郭进拴丨鲁山花园沟的水

  • 时间:2026-07-16 12:01
  • 来源:会员中心
  • 作者:赵新节
郭进拴丨鲁山花园沟的水

       沿着山道往深处走,人声渐渐远了。转过一个弯,水声便迎面扑来——先是隐隐的,像风穿过松林;再近些,便成了细碎的耳语;待到站在溪边,才听出那声音里竟有好几层:高处是跌落的银珠,低处是渗过石缝的咕噜,最底下还有一股沉沉的、像是从地心涌出来的闷响。所有的声音交织在一起,不吵,却让整个人都静了下来。

       水是清得不能再清了。溪底的卵石一颗颗分明,圆的、扁的、青的、白的,纹理像老树的年轮,一圈圈漾开去。有一块透着淡淡的赭色,像是被谁用画笔轻轻点了一下;另一块泛着微光,仿佛是浸在水里的月亮。水草顺着水流的方向躺着,绿得发亮,像少女的长发,软软地铺在石头上。偶尔有小鱼从石缝里钻出来,身子几乎透明,只在转身时闪出一道光,又倏地不见了。

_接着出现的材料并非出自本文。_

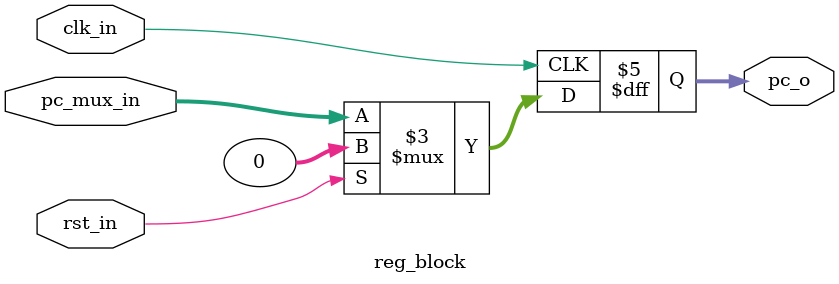
<source format=v>
module reg_block(
  input rst_in,
  input clk_in,
  input [31:0] pc_mux_in,
  output reg [31:0] pc_o 
);
  
  always@(posedge clk_in)
    begin 
      if(rst_in) 
        pc_o<=32'h0;
      else 
        pc_o<=pc_mux_in;
    end 
endmodule
</source>
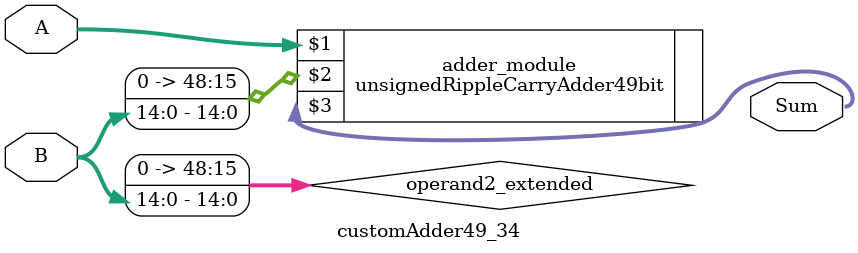
<source format=v>
module customAdder49_34(
                        input [48 : 0] A,
                        input [14 : 0] B,
                        
                        output [49 : 0] Sum
                );

        wire [48 : 0] operand2_extended;
        
        assign operand2_extended =  {34'b0, B};
        
        unsignedRippleCarryAdder49bit adder_module(
            A,
            operand2_extended,
            Sum
        );
        
        endmodule
        
</source>
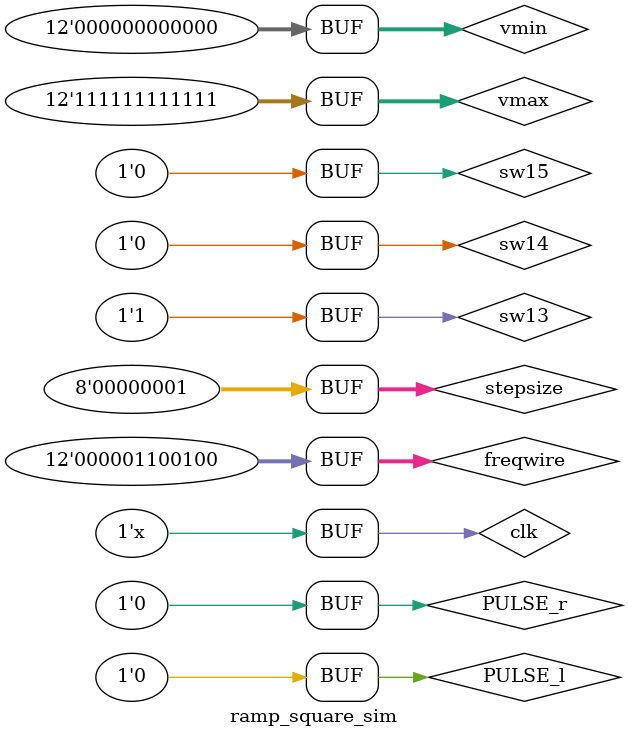
<source format=v>
`timescale 1ns / 1ps


module ramp_square_sim(

    );
    reg clk;
    reg sw13,sw14,sw15;
	wire SAMP_CLOCK; //1.5kHz
    wire SLOWER_CLOCK; // 
    wire rampclock;
    wire [11:0]freqwire;
	reg PULSE_r = 0;
	reg PULSE_l = 0;
	reg [7:0]stepsize = 10;
	reg [11:0]vmax = 12'hFFF;
	reg [11:0]vmin = 12'h000;
	wire [11:0]outputwave ;
	assign freqwire = 100;
    clock_divider_slower cds1 (clk,SLOWER_CLOCK);
	clock_divider cd1 (clk,freqwire,SAMP_CLOCK);
	clock_divider ramp_square_clock_div1 (clk,freqwire*8,rampclock);
	gen_ramp_square_wave dut1 (rampclock,SAMP_CLOCK,vmax,vmin,outputwave);
	
	
	initial begin
		sw13 = 1; sw14 = 0; sw15 = 0;PULSE_l = 0; PULSE_r = 0; clk = 0; stepsize = 1;
		#5000000 ;
	end
	
	always #5 clk=~clk;
endmodule

</source>
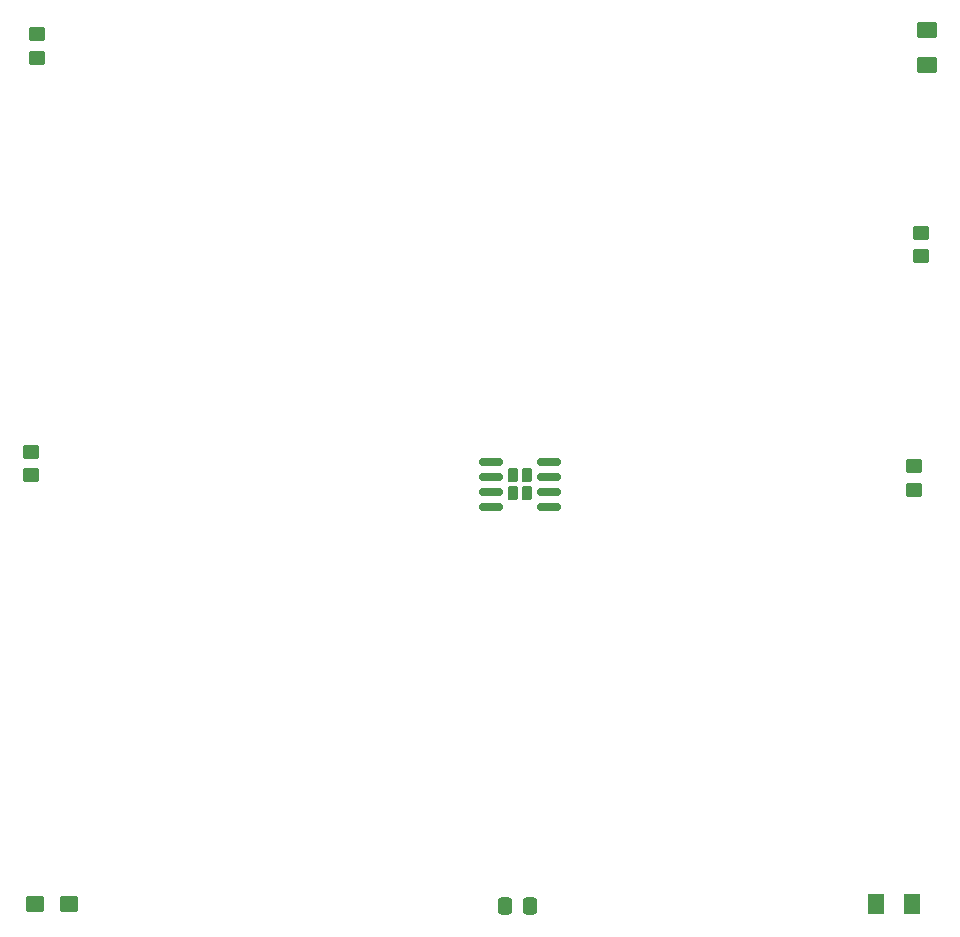
<source format=gbr>
%TF.GenerationSoftware,KiCad,Pcbnew,(6.0.10)*%
%TF.CreationDate,2023-02-17T09:18:58-08:00*%
%TF.ProjectId,PCB layout 2,50434220-6c61-4796-9f75-7420322e6b69,rev?*%
%TF.SameCoordinates,Original*%
%TF.FileFunction,Paste,Top*%
%TF.FilePolarity,Positive*%
%FSLAX46Y46*%
G04 Gerber Fmt 4.6, Leading zero omitted, Abs format (unit mm)*
G04 Created by KiCad (PCBNEW (6.0.10)) date 2023-02-17 09:18:58*
%MOMM*%
%LPD*%
G01*
G04 APERTURE LIST*
G04 Aperture macros list*
%AMRoundRect*
0 Rectangle with rounded corners*
0 $1 Rounding radius*
0 $2 $3 $4 $5 $6 $7 $8 $9 X,Y pos of 4 corners*
0 Add a 4 corners polygon primitive as box body*
4,1,4,$2,$3,$4,$5,$6,$7,$8,$9,$2,$3,0*
0 Add four circle primitives for the rounded corners*
1,1,$1+$1,$2,$3*
1,1,$1+$1,$4,$5*
1,1,$1+$1,$6,$7*
1,1,$1+$1,$8,$9*
0 Add four rect primitives between the rounded corners*
20,1,$1+$1,$2,$3,$4,$5,0*
20,1,$1+$1,$4,$5,$6,$7,0*
20,1,$1+$1,$6,$7,$8,$9,0*
20,1,$1+$1,$8,$9,$2,$3,0*%
G04 Aperture macros list end*
%ADD10RoundRect,0.250000X-0.450000X0.350000X-0.450000X-0.350000X0.450000X-0.350000X0.450000X0.350000X0*%
%ADD11RoundRect,0.250001X0.624999X-0.462499X0.624999X0.462499X-0.624999X0.462499X-0.624999X-0.462499X0*%
%ADD12RoundRect,0.250000X-0.537500X-0.425000X0.537500X-0.425000X0.537500X0.425000X-0.537500X0.425000X0*%
%ADD13RoundRect,0.250001X-0.462499X-0.624999X0.462499X-0.624999X0.462499X0.624999X-0.462499X0.624999X0*%
%ADD14RoundRect,0.250000X-0.337500X-0.475000X0.337500X-0.475000X0.337500X0.475000X-0.337500X0.475000X0*%
%ADD15RoundRect,0.230000X0.230000X0.375000X-0.230000X0.375000X-0.230000X-0.375000X0.230000X-0.375000X0*%
%ADD16RoundRect,0.150000X0.825000X0.150000X-0.825000X0.150000X-0.825000X-0.150000X0.825000X-0.150000X0*%
G04 APERTURE END LIST*
D10*
%TO.C,R3*%
X175225000Y-57420000D03*
X175225000Y-59420000D03*
%TD*%
%TO.C,R1*%
X100350000Y-40640000D03*
X100350000Y-42640000D03*
%TD*%
%TO.C,R2*%
X99865000Y-75971192D03*
X99865000Y-77971192D03*
%TD*%
%TO.C,R4*%
X174635000Y-77204128D03*
X174635000Y-79204128D03*
%TD*%
D11*
%TO.C,D1*%
X175707500Y-43272500D03*
X175707500Y-40297500D03*
%TD*%
D12*
%TO.C,C1*%
X100162500Y-114300000D03*
X103037500Y-114300000D03*
%TD*%
D13*
%TO.C,D2*%
X171432500Y-114300000D03*
X174407500Y-114300000D03*
%TD*%
D14*
%TO.C,C2*%
X140025000Y-114410000D03*
X142100000Y-114410000D03*
%TD*%
D15*
%TO.C,U1*%
X141835000Y-77990000D03*
X140695000Y-79490000D03*
X140695000Y-77990000D03*
X141835000Y-79490000D03*
D16*
X143740000Y-80645000D03*
X143740000Y-79375000D03*
X143740000Y-78105000D03*
X143740000Y-76835000D03*
X138790000Y-76835000D03*
X138790000Y-78105000D03*
X138790000Y-79375000D03*
X138790000Y-80645000D03*
%TD*%
M02*

</source>
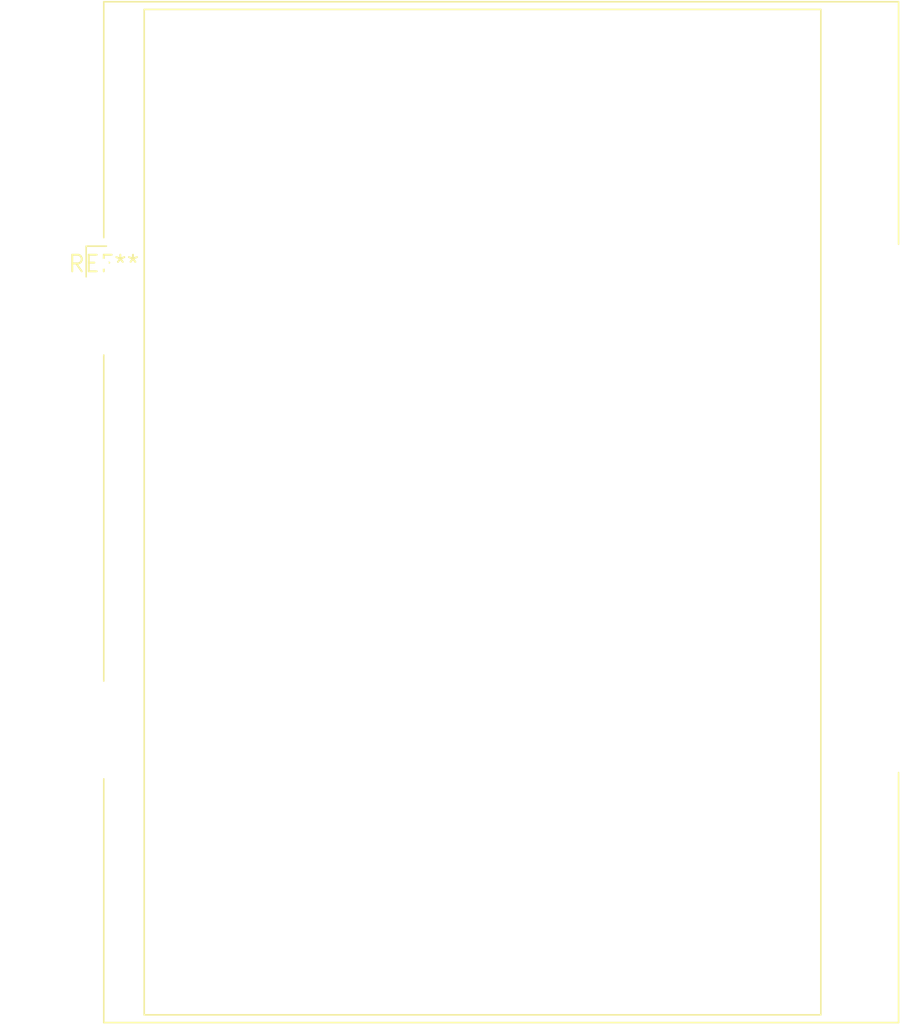
<source format=kicad_pcb>
(kicad_pcb (version 20240108) (generator pcbnew)

  (general
    (thickness 1.6)
  )

  (paper "A4")
  (layers
    (0 "F.Cu" signal)
    (31 "B.Cu" signal)
    (32 "B.Adhes" user "B.Adhesive")
    (33 "F.Adhes" user "F.Adhesive")
    (34 "B.Paste" user)
    (35 "F.Paste" user)
    (36 "B.SilkS" user "B.Silkscreen")
    (37 "F.SilkS" user "F.Silkscreen")
    (38 "B.Mask" user)
    (39 "F.Mask" user)
    (40 "Dwgs.User" user "User.Drawings")
    (41 "Cmts.User" user "User.Comments")
    (42 "Eco1.User" user "User.Eco1")
    (43 "Eco2.User" user "User.Eco2")
    (44 "Edge.Cuts" user)
    (45 "Margin" user)
    (46 "B.CrtYd" user "B.Courtyard")
    (47 "F.CrtYd" user "F.Courtyard")
    (48 "B.Fab" user)
    (49 "F.Fab" user)
    (50 "User.1" user)
    (51 "User.2" user)
    (52 "User.3" user)
    (53 "User.4" user)
    (54 "User.5" user)
    (55 "User.6" user)
    (56 "User.7" user)
    (57 "User.8" user)
    (58 "User.9" user)
  )

  (setup
    (pad_to_mask_clearance 0)
    (pcbplotparams
      (layerselection 0x00010fc_ffffffff)
      (plot_on_all_layers_selection 0x0000000_00000000)
      (disableapertmacros false)
      (usegerberextensions false)
      (usegerberattributes false)
      (usegerberadvancedattributes false)
      (creategerberjobfile false)
      (dashed_line_dash_ratio 12.000000)
      (dashed_line_gap_ratio 3.000000)
      (svgprecision 4)
      (plotframeref false)
      (viasonmask false)
      (mode 1)
      (useauxorigin false)
      (hpglpennumber 1)
      (hpglpenspeed 20)
      (hpglpendiameter 15.000000)
      (dxfpolygonmode false)
      (dxfimperialunits false)
      (dxfusepcbnewfont false)
      (psnegative false)
      (psa4output false)
      (plotreference false)
      (plotvalue false)
      (plotinvisibletext false)
      (sketchpadsonfab false)
      (subtractmaskfromsilk false)
      (outputformat 1)
      (mirror false)
      (drillshape 1)
      (scaleselection 1)
      (outputdirectory "")
    )
  )

  (net 0 "")

  (footprint "EA_DOGXL160-7" (layer "F.Cu") (at 0 0))

)

</source>
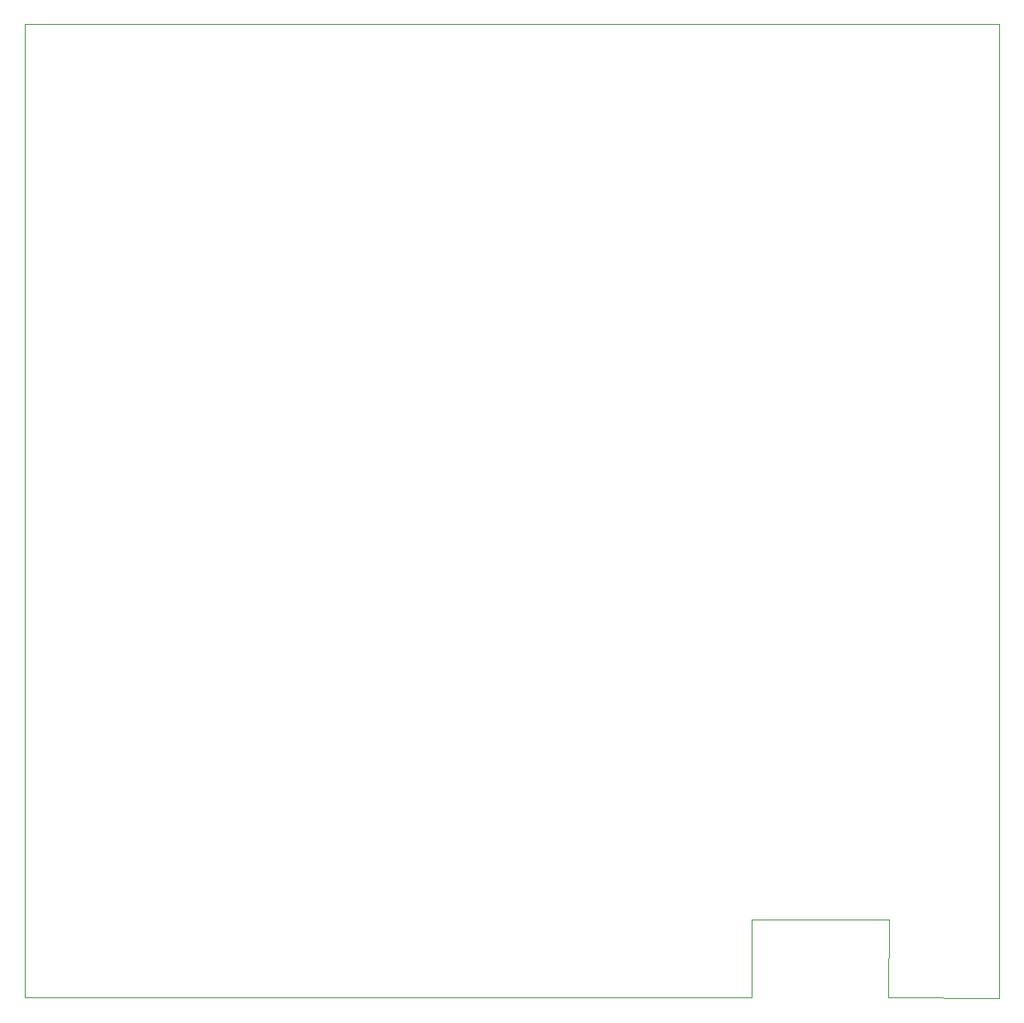
<source format=gbr>
%TF.GenerationSoftware,KiCad,Pcbnew,9.0.2*%
%TF.CreationDate,2025-10-25T15:21:40+02:00*%
%TF.ProjectId,VT100,50695a65-726f-45f5-9654-3130302e6b69,rev?*%
%TF.SameCoordinates,PX5e9ac00PYa0ca1c0*%
%TF.FileFunction,Profile,NP*%
%FSLAX46Y46*%
G04 Gerber Fmt 4.6, Leading zero omitted, Abs format (unit mm)*
G04 Created by KiCad (PCBNEW 9.0.2) date 2025-10-25 15:21:40*
%MOMM*%
%LPD*%
G01*
G04 APERTURE LIST*
%TA.AperFunction,Profile*%
%ADD10C,0.050000*%
%TD*%
G04 APERTURE END LIST*
D10*
X99650000Y50848D02*
X88298724Y147045D01*
X88348743Y8100000D01*
X74300000Y8100000D01*
X74300920Y150000D01*
X0Y150000D01*
X-49800Y99700000D01*
X99650000Y99700000D01*
X99650000Y50848D01*
M02*

</source>
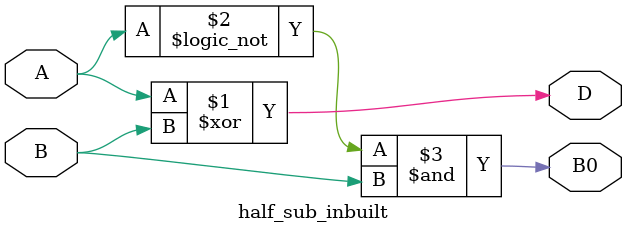
<source format=v>
`timescale 1ns / 1ps


module half_sub_inbuilt(input A,
    input B,
    output D, 
    output B0
    );
//    assign D=A^B;
//    assign B0=!A&&B;
    xor(D,A,B);
    and(B0,!A,B);
endmodule

</source>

       城里来的男男女女,脱了鞋,挽起裤脚,小心翼翼地踩进水里。有人“哎呀”一声,被冰得缩回脚,却又忍不住再伸进去,脸上带着孩子气的笑。一个姑娘蹲下来,用手掬起一捧水,对着阳光看,水珠从指缝漏下,亮晶晶地砸在石头上。她把水往脸上扑了扑,长舒一口气,仿佛那一身的尘嚣都被洗去了。小伙子们胆子大些,踩着滑溜溜的石头往上游走,不时有人脚下一滑,水花溅起老高,引来一阵笑闹。

       我坐在一块大石头上看他们。溪水从脚边流过,凉丝丝的,带着一股草木的清气。想起城里那些日子:地铁里人贴着人,每个人都盯着手机,脸被屏幕照得惨白;办公室里空调嗡嗡响,窗外的树永远是灰蒙蒙的;深夜躺在床上,还能听见楼下的车流声,像一条永不停息的河。那时候也盼着水,可那是被圈在水泥池子里的水,加了氯,蓝得扎眼,连游泳的人都像是被困在笼子里。

       这里的溪水却不一样。它只管流着,不管有没有人来看。从山上下来,一路撞着石头,卷起落叶,绕过树根,急的地方能冲出水花来,缓的地方便静静地蓄成一小潭。有时候流着流着,忽然拐个弯,藏到石头后面去了,只留下咕嘟咕嘟的声音,好像在和谁捉迷藏。它不赶时间,不争高低,就这么不紧不慢地淌着,倒让人觉得,什么急的事情都可以放一放了。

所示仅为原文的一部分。